Of course I would not wish to be in any way dismissive of the ‘Innovation Alliance’ established by Trinity College Dublin and University College Dublin, but if I had the opportunity I might very gently advise them to turn down the hyperbole just a notch.

This week the online publication Silicon Republic reported that TCD and UCD had invited Stanford University President, John Hennessy, to act as an international adviser to their alliance. So far so good. Dr Hennessy is an academic and entrepreneur of some note, and his participation will enhance what the Southside Dublin colleges are doing. However the piece also describes the ‘Innovation Alliance’ as an initiative ‘which if successful, could generate 40,000 research jobs.’ I confess I find this an alarming claim. At the time of the alliance’s establishment in 2009, the partners were claiming they would create up to 30,000 jobs. Back then most commentators, while welcoming the overall initiative, expressed strong scepticism about the job creation claim, which many would have regarded as something of an exaggeration, by an order of magnitude. But this now appears to have risen by 33 per cent; not only that, these are now ‘research jobs’.

It should be clear that there are absolutely no circumstances in which the two colleges will create research jobs in such numbers, or anything even remotely resembling them. Bear in mind that the two colleges currently employ perhaps 1,000 researchers between them; so now they are claiming that they can increase this number by 4,000 per cent through the work of the alliance. It really doesn’t help to be putting such figures about, not least because it creates a completely false impression as to the impact of research.
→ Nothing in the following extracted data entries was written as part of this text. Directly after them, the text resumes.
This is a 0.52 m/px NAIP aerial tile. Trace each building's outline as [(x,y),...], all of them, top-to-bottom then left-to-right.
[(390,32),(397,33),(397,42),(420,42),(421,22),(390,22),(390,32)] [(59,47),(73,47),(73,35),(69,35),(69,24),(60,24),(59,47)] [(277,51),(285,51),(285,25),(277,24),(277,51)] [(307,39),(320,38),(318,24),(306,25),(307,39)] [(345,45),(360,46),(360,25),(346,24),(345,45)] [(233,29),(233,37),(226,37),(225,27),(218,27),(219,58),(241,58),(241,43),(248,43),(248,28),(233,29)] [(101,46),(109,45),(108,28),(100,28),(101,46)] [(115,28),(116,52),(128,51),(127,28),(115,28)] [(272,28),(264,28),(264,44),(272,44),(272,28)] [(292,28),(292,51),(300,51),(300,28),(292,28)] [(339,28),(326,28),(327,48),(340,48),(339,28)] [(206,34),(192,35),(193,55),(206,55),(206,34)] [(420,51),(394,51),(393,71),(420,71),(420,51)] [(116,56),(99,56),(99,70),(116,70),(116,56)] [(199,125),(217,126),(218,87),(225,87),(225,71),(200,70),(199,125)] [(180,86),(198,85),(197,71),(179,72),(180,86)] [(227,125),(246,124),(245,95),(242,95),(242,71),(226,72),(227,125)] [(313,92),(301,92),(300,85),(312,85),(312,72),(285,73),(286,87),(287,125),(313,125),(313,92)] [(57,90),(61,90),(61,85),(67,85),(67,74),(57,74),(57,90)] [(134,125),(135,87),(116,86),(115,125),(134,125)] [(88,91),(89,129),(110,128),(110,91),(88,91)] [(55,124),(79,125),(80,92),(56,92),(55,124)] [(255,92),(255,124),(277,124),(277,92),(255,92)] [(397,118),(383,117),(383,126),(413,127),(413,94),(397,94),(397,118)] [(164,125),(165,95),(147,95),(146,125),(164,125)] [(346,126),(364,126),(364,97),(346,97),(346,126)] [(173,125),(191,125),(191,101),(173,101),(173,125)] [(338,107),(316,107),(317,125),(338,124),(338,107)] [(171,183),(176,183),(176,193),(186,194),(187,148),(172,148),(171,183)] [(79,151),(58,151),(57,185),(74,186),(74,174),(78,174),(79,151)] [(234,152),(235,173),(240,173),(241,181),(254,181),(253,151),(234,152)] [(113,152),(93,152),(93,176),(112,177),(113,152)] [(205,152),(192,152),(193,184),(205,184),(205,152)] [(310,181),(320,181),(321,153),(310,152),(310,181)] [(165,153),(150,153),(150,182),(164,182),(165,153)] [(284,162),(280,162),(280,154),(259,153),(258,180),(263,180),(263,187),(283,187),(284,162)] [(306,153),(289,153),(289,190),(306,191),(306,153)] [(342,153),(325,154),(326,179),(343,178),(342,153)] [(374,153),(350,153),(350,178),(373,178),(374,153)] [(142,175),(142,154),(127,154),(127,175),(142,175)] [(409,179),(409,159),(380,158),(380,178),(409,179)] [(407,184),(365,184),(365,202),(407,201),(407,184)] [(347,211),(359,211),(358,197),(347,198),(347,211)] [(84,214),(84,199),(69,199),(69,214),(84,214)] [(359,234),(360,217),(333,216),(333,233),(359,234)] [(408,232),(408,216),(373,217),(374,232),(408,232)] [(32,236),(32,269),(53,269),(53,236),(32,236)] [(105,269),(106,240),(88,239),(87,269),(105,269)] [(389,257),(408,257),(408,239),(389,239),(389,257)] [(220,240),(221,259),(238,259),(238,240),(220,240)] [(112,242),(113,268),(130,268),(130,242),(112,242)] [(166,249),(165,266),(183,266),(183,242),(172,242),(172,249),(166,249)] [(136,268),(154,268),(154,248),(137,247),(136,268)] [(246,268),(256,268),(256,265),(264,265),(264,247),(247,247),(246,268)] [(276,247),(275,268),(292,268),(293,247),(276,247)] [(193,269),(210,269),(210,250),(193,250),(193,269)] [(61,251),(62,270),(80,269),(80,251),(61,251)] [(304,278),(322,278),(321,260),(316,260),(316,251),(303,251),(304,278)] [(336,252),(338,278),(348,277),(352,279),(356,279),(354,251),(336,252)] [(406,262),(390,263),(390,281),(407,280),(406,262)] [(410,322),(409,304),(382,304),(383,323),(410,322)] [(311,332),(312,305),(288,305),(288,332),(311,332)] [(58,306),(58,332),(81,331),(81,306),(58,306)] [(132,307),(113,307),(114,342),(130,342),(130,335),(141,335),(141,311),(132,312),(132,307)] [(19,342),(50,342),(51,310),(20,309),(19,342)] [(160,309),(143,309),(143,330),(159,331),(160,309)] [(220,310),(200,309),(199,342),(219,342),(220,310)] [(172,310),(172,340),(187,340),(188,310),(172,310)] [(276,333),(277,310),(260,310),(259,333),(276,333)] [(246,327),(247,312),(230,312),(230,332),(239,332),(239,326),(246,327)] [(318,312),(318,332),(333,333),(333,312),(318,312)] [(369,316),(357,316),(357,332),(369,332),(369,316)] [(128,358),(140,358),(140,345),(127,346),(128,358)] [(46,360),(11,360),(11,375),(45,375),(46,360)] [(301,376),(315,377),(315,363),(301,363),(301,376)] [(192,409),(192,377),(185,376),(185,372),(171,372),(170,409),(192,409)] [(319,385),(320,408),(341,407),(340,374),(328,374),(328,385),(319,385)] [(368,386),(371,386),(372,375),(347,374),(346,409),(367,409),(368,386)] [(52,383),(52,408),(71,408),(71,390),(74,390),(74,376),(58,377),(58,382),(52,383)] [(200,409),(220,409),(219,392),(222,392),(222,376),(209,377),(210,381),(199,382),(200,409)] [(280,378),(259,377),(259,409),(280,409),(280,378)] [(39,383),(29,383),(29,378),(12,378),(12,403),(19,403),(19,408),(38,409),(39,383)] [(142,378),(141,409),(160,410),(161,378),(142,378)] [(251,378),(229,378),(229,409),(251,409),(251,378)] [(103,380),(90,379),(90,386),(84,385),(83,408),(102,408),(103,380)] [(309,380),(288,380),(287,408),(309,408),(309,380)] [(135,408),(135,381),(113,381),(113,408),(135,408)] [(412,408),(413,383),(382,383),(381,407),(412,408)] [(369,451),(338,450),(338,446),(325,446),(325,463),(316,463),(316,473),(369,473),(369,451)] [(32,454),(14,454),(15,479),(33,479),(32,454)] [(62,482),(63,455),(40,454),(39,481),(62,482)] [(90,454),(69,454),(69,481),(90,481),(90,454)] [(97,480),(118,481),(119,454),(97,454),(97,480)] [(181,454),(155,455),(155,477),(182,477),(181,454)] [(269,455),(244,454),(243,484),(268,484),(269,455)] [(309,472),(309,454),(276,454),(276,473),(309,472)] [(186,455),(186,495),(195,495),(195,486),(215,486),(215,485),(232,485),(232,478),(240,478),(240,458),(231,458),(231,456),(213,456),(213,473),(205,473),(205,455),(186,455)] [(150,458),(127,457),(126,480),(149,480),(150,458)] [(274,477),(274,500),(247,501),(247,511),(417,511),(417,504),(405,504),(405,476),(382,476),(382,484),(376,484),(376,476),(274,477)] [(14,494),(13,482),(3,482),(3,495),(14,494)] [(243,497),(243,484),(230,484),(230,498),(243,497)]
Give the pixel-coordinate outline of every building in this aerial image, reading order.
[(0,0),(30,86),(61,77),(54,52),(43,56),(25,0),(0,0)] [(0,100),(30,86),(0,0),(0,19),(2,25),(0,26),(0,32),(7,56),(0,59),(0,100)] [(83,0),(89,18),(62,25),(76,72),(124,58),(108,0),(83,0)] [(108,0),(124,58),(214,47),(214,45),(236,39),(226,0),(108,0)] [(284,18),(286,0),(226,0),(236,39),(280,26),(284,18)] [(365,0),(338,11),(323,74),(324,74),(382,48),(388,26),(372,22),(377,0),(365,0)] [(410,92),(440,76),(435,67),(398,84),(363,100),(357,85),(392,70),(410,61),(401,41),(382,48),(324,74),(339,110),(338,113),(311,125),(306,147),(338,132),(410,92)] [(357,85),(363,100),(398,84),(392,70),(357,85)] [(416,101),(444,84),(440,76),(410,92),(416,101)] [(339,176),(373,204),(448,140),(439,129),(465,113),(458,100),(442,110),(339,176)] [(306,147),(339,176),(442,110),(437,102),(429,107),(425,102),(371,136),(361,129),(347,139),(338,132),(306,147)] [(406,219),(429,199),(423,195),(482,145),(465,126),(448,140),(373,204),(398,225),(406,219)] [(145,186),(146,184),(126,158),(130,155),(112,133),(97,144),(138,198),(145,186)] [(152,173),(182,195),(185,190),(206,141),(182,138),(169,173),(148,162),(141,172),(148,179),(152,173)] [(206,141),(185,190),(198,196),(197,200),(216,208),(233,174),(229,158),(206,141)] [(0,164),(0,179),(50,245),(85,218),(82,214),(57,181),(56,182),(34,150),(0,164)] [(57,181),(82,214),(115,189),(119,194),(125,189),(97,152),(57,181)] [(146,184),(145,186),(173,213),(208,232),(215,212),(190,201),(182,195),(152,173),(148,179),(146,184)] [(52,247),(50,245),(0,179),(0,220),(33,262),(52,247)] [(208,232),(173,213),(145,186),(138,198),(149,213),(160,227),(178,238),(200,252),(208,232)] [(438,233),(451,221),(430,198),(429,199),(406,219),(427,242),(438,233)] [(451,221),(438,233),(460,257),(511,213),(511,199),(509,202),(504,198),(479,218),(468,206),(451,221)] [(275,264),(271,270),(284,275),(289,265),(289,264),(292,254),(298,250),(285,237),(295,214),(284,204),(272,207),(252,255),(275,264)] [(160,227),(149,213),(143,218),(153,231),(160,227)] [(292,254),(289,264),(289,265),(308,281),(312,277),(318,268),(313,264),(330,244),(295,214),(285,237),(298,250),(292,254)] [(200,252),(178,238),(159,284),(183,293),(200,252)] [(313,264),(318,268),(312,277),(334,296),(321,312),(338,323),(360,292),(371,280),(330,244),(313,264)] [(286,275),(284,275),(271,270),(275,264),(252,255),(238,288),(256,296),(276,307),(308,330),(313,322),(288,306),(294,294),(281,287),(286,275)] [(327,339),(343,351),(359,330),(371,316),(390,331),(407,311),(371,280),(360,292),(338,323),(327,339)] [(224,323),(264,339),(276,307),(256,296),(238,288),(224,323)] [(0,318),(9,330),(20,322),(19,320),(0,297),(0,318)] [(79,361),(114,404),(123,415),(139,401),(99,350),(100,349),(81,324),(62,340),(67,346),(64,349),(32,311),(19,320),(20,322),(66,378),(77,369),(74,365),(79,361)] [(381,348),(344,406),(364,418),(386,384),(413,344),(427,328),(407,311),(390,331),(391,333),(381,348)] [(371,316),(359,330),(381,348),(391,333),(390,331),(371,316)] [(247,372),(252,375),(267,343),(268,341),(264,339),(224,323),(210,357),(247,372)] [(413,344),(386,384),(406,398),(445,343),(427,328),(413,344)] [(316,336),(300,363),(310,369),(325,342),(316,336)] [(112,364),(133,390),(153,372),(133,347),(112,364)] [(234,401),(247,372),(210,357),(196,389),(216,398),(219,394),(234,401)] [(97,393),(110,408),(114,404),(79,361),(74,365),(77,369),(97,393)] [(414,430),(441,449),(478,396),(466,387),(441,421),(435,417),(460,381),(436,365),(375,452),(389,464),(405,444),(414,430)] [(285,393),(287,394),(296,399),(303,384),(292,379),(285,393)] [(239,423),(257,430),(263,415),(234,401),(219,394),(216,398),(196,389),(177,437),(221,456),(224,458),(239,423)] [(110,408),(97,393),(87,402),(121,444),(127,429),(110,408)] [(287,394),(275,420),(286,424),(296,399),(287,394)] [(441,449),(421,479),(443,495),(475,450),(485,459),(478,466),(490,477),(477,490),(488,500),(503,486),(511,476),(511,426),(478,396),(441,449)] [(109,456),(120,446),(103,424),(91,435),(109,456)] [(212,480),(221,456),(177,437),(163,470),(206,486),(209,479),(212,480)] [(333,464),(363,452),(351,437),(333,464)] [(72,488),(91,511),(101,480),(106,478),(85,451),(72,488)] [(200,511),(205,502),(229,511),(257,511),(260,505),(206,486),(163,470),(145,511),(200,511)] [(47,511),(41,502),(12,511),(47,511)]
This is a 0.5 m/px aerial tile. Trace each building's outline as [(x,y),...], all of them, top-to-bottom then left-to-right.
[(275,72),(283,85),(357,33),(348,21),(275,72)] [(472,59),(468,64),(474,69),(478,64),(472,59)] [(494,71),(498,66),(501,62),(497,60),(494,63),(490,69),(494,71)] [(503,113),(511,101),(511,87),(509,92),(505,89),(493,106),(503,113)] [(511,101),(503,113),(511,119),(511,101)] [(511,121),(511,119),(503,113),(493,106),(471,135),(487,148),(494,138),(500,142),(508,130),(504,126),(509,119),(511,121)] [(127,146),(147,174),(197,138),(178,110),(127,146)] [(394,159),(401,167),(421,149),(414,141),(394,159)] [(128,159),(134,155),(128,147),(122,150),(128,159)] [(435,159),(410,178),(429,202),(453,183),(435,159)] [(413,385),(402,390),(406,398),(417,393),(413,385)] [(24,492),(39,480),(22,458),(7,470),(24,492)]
The benefit of cutting edge research and its commercialisation doesn’t lie in direct job creation, but rather in the establishment of an attractive environment for high value industry investment. But politicians obsess about jobs, often without understanding how job creation happens, and we shouldn’t encourage them by giving them false ideas about these processes.

The other little thing I noticed – though I can see this might not have come from the two colleges – is that the article describes the ‘Innovation Alliance’ as the ‘IFSC of R&D’. The IFSC is the International Financial Services Centre, and its establishment as a global finance hub in the Dublin docks helped to transform the Irish economy in the late 1980s and the 1990s. It is entirely possible that the TCD/UCD alliance will have a major and beneficial impact on the wider R&D scene, but they are certainly not alone in this field, and this label again strongly over-eggs the pudding.

I suppose that what I am arguing is that the two colleges need to focus much more on quietly bringing forward actual R&D successes at this stage of their alliance, rather than trawling the superlatives dictionary in public announcements. I think that other universities, many of them working on their own alliances, are keen to be cooperative and supportive, but would find that easier to do if it didn’t look as if TCD and UCD were trying to claim all the territory for themselves. I would certainly recognise the value of the TCD/UCD alliance, but it is not the only game in town. Let us maximise the potential in what we all do and foster a climate of collaboration as we do so.